2. The notice taken of this inscription (v. 20): Many of the Jews read it, not only those of Jerusalem, but those out of the country, and from other countries, strangers and proselytes, that came up to worship at the feast. Multitudes read it, and it occasioned a great variety of reflections and speculations, as men stood affected. Christ himself was set for a sign, a title. Here are two reasons why the title was so much read:–
(1.) Because the place where Jesus was crucified, though without the gate, was yet nigh the city, which intimates that if it had been any great distance off they would not have been led, no not by their curiosity, to go and see it, and read it. It is an advantage to have the means of knowing Christ brought to our doors.
(2.) Because it was written in Hebrew, and Greek, and Latin, which made it legible by all; they all understood one or other of these languages, and none were more careful to bring up their children to read than the Jews generally were. It likewise made it the more considerable; everyone would be curious to enquire what it was which was so industriously published in the three most known languages. In the Hebrew the oracles of God were recorded; in Greek the learning of the philosophers; and in Latin the laws of the empire. In each of these Christ is proclaimed king, in whom are hid all the treasures of revelation, wisdom, and power. God so ordering it that this should be written in the three then most known tongues, it was intimated thereby that Jesus Christ should be a Saviour to all nations, and not to the Jews only; and also that every nation should hear in their own tongue the wonderful works of the Redeemer. Hebrew, Greek, and Latin, were the vulgar languages at that time in this part of the world; so that this is so far from intimating (as the Papists would have it) that the scripture is still to be retained in these three languages, that on the contrary it teaches us that the knowledge of Christ ought to be diffused throughout every nation in their own tongue, as the proper vehicle of it, that people may converse as freely with the scriptures as they do with their neighbours.

------------------------

**LIST OF TASKS:**
**1.** Using the commentary on the inscription, answer each question briefly:
(a) Where was the place of the crucifixion located in relation to the city?
(b) What does the commentary say was recorded in Greek?
(c) Besides those of Jerusalem, which readers of the inscription does the commentary name?
**2.** State whether each statement agrees with the commentary on the inscription, and support each answer with the deciding words quoted from it:
(a) The inscription was written in four languages.
(b) Latin was the language in which the laws of the empire were recorded.
(c) The commentary holds that scripture is to be retained in these three languages only.
**3.** Reproduce the part of the commentary on the inscription that opens with the words containing "2. The notice" and closes with "to our doors.".
Rely solely on the commentary on the inscription and bring in no outside knowledge.

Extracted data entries
------------------------

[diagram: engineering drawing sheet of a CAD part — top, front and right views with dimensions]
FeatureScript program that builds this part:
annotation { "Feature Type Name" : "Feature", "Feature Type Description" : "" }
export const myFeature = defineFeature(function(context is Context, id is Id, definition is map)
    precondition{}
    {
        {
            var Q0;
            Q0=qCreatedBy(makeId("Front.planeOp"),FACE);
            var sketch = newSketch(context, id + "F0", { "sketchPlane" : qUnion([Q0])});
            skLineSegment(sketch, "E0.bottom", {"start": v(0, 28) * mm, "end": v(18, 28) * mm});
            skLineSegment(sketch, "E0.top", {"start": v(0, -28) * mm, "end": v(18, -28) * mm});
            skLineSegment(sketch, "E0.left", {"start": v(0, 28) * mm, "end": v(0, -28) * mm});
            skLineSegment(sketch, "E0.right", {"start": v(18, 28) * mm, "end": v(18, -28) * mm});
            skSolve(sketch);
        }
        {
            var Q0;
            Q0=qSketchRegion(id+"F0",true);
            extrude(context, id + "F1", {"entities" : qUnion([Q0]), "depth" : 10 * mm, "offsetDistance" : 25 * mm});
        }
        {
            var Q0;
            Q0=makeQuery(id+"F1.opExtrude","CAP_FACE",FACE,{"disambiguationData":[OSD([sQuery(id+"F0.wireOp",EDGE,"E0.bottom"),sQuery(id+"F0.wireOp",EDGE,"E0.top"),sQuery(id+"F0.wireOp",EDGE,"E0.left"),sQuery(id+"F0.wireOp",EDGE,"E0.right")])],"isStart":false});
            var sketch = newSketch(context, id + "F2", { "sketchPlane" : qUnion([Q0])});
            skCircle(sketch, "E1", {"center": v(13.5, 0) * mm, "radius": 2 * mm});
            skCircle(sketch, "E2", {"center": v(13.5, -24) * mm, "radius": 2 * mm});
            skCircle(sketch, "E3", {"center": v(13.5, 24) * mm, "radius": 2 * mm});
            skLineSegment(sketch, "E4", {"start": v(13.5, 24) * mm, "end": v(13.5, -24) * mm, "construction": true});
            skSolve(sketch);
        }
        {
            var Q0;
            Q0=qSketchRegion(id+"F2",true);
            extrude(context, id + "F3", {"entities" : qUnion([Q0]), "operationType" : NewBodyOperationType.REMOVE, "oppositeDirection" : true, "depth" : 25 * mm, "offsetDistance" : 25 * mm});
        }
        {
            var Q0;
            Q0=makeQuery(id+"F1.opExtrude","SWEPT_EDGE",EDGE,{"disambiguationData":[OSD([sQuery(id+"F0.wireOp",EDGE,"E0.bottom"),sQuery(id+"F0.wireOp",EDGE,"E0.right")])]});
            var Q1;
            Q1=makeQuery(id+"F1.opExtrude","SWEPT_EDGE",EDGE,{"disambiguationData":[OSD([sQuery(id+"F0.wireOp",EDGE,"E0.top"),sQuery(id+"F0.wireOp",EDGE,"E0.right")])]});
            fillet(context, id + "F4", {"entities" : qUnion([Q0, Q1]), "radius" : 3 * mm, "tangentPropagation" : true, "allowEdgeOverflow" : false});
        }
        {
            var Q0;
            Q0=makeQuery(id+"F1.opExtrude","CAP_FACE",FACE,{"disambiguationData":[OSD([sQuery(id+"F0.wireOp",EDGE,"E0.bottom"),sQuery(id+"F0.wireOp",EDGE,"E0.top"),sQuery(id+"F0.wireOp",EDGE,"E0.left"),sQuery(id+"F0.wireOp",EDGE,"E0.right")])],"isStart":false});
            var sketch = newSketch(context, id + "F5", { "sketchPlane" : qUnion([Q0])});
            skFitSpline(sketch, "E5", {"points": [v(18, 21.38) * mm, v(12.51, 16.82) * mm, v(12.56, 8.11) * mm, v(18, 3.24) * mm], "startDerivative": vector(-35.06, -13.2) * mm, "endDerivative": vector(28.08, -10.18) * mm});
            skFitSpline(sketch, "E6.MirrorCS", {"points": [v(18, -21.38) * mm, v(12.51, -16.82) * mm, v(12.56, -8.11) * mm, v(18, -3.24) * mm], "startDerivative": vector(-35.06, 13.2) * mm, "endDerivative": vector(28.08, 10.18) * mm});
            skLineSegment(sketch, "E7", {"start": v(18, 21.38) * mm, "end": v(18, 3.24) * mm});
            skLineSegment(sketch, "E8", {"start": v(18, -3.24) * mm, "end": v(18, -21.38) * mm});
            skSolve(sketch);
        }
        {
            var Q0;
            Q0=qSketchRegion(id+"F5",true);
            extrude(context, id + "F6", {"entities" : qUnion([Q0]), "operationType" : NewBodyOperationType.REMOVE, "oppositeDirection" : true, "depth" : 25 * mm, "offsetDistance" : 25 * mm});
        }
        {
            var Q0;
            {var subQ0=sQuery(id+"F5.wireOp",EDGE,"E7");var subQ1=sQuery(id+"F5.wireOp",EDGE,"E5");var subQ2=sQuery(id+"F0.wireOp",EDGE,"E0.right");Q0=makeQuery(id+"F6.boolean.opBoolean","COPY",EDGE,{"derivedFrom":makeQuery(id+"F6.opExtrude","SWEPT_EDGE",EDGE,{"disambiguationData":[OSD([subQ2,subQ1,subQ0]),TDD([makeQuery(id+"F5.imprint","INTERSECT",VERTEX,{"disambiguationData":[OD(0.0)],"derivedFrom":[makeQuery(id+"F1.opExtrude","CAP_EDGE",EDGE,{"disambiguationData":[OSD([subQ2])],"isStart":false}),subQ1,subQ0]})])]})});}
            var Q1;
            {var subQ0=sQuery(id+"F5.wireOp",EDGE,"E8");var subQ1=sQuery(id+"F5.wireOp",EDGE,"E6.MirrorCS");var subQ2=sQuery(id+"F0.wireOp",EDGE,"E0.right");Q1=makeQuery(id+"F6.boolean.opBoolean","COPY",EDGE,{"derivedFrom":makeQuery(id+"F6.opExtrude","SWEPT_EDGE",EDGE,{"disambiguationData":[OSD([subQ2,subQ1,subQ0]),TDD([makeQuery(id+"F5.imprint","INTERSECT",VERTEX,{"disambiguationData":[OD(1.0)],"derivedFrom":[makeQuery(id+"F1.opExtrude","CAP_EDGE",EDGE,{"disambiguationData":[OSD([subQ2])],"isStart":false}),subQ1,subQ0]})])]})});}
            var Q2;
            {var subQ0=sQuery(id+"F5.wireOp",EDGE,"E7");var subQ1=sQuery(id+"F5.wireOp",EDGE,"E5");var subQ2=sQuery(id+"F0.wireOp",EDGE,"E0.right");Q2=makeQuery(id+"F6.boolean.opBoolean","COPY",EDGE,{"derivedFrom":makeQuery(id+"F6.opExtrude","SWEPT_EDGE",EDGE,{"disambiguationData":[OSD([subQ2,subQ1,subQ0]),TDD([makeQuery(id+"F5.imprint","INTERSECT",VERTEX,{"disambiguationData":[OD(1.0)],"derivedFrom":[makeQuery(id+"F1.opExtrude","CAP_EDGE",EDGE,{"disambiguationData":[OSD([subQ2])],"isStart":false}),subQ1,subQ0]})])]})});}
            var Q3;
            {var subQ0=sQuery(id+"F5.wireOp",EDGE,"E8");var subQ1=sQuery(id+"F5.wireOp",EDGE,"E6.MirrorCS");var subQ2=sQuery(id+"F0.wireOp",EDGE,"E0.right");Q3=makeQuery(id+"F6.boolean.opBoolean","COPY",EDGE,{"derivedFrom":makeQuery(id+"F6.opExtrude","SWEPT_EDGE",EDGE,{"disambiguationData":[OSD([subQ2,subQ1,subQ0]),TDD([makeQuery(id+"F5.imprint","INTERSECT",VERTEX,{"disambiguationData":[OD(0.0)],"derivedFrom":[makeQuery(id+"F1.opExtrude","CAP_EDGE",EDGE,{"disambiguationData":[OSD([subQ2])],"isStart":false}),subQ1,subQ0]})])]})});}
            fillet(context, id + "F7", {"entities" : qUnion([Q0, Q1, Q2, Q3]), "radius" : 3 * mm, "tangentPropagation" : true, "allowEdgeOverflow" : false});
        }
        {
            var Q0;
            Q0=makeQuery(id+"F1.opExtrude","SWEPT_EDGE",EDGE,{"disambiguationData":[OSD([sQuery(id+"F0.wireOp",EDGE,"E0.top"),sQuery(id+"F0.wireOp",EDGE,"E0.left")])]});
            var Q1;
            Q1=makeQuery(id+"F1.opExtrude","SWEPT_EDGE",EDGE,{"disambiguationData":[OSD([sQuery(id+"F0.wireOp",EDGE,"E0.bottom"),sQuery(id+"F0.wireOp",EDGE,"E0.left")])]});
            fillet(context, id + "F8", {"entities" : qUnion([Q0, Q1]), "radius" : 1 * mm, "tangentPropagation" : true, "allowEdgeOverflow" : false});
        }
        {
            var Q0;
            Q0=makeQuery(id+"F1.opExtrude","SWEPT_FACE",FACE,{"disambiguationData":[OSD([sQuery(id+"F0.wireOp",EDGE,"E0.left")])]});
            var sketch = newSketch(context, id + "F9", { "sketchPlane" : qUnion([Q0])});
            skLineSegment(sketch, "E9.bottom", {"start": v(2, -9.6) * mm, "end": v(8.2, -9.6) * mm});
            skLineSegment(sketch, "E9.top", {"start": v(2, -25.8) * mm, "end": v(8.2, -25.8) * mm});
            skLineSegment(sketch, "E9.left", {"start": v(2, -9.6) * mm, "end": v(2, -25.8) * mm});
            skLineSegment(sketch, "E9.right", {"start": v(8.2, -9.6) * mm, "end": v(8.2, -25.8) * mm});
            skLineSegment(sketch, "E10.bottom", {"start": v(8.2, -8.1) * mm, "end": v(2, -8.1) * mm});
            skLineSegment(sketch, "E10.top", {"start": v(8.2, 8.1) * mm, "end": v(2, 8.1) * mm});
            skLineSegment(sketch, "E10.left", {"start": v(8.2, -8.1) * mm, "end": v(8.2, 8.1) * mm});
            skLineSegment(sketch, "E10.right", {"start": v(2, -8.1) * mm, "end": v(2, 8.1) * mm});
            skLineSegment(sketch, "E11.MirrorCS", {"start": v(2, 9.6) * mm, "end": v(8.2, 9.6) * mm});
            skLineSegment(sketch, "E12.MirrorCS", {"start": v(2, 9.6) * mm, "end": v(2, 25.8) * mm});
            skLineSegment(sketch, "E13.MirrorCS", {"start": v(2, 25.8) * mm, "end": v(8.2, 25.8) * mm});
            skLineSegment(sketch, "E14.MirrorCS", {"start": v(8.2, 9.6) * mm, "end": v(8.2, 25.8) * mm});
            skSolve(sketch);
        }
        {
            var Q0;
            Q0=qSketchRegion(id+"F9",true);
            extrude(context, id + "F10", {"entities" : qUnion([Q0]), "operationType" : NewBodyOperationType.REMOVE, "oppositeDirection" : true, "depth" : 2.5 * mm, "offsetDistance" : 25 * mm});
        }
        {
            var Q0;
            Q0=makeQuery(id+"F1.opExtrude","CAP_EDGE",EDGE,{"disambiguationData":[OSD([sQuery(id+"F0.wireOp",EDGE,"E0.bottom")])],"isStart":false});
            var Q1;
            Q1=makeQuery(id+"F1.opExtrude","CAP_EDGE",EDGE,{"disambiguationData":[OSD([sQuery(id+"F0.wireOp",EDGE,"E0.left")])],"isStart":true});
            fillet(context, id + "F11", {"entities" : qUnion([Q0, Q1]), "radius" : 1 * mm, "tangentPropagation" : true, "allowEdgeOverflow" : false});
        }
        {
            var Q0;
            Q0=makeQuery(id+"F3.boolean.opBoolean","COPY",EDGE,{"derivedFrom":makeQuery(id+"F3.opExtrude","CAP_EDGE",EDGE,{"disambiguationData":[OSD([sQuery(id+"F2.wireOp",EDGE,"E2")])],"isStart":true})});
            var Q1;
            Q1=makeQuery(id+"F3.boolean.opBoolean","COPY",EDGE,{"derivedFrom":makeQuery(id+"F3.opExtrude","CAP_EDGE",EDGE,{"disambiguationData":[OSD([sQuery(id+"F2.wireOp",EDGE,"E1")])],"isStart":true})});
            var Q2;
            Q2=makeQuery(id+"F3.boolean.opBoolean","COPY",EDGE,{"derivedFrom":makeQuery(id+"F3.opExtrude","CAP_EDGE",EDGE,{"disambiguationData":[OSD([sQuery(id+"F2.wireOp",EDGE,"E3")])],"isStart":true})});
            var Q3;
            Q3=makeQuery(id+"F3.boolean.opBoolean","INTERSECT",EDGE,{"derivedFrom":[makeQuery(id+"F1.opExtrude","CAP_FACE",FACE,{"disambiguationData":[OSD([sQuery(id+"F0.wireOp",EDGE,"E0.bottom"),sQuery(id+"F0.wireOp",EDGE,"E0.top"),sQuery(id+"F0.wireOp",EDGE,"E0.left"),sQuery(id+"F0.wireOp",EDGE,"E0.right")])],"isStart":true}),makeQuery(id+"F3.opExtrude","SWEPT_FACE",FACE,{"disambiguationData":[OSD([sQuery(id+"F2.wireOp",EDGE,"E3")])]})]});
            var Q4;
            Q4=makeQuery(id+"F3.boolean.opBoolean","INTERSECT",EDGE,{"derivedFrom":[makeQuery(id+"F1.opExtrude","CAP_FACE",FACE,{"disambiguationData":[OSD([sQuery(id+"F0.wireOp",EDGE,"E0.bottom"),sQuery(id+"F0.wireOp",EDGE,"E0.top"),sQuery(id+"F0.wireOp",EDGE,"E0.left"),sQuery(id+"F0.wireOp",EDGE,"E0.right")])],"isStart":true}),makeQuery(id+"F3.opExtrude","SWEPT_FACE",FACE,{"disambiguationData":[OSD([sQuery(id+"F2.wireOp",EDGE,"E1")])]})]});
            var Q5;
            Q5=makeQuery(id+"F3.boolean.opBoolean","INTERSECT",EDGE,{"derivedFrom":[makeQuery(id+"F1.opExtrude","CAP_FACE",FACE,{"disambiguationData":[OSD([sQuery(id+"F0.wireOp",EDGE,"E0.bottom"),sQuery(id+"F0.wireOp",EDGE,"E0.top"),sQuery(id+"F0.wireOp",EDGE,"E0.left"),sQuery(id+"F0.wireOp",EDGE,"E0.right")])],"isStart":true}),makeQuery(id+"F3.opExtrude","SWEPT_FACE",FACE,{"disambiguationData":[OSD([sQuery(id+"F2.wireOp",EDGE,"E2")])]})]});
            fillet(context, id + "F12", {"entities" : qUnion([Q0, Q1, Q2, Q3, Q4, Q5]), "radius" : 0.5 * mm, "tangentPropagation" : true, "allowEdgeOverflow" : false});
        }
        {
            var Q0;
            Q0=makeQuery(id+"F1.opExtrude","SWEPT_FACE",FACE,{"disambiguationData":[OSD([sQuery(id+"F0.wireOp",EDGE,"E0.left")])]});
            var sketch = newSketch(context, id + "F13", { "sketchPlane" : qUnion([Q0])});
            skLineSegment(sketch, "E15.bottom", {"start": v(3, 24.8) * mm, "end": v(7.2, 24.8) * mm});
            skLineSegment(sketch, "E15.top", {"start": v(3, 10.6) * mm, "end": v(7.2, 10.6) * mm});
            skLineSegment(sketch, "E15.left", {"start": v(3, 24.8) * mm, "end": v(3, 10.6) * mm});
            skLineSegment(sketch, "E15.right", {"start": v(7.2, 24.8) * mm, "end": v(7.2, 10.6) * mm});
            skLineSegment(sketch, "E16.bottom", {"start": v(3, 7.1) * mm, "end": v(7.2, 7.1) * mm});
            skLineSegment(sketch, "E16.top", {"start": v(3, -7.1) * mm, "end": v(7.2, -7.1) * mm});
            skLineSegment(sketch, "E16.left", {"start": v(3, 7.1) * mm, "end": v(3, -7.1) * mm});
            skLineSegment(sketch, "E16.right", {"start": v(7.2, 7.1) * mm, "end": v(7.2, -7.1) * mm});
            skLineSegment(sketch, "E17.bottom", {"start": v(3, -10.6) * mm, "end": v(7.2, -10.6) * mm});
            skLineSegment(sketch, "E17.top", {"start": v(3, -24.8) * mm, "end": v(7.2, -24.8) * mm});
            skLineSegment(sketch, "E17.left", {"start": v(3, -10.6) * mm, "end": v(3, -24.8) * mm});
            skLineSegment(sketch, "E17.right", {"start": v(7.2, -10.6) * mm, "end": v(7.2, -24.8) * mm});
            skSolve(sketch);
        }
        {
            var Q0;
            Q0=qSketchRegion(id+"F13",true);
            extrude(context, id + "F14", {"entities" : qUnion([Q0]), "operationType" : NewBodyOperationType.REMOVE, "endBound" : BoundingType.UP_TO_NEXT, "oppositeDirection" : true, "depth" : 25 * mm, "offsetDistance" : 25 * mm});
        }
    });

------------------------

**SOLUTIONS:**
**1.**
(a) It was outside the gate, yet near the city.
(b) The learning of the philosophers.
(c) Those out of the country and from other countries, strangers and proselytes who came up to worship at the feast.

**2.**
(a) No: "it was written in Hebrew, and Greek, and Latin"
(b) Yes: "in Latin the laws of the empire"
(c) No: "it teaches us that the knowledge of Christ ought to be diffused throughout every nation in their own tongue"

**3.**
2. The notice taken of this inscription (v. 20): Many of the Jews read it, not only those of Jerusalem, but those out of the country, and from other countries, strangers and proselytes, that came up to worship at the feast. Multitudes read it, and it occasioned a great variety of reflections and speculations, as men stood affected. Christ himself was set for a sign, a title. Here are two reasons why the title was so much read:–
(1.) Because the place where Jesus was crucified, though without the gate, was yet nigh the city, which intimates that if it had been any great distance off they would not have been led, no not by their curiosity, to go and see it, and read it. It is an advantage to have the means of knowing Christ brought to our doors.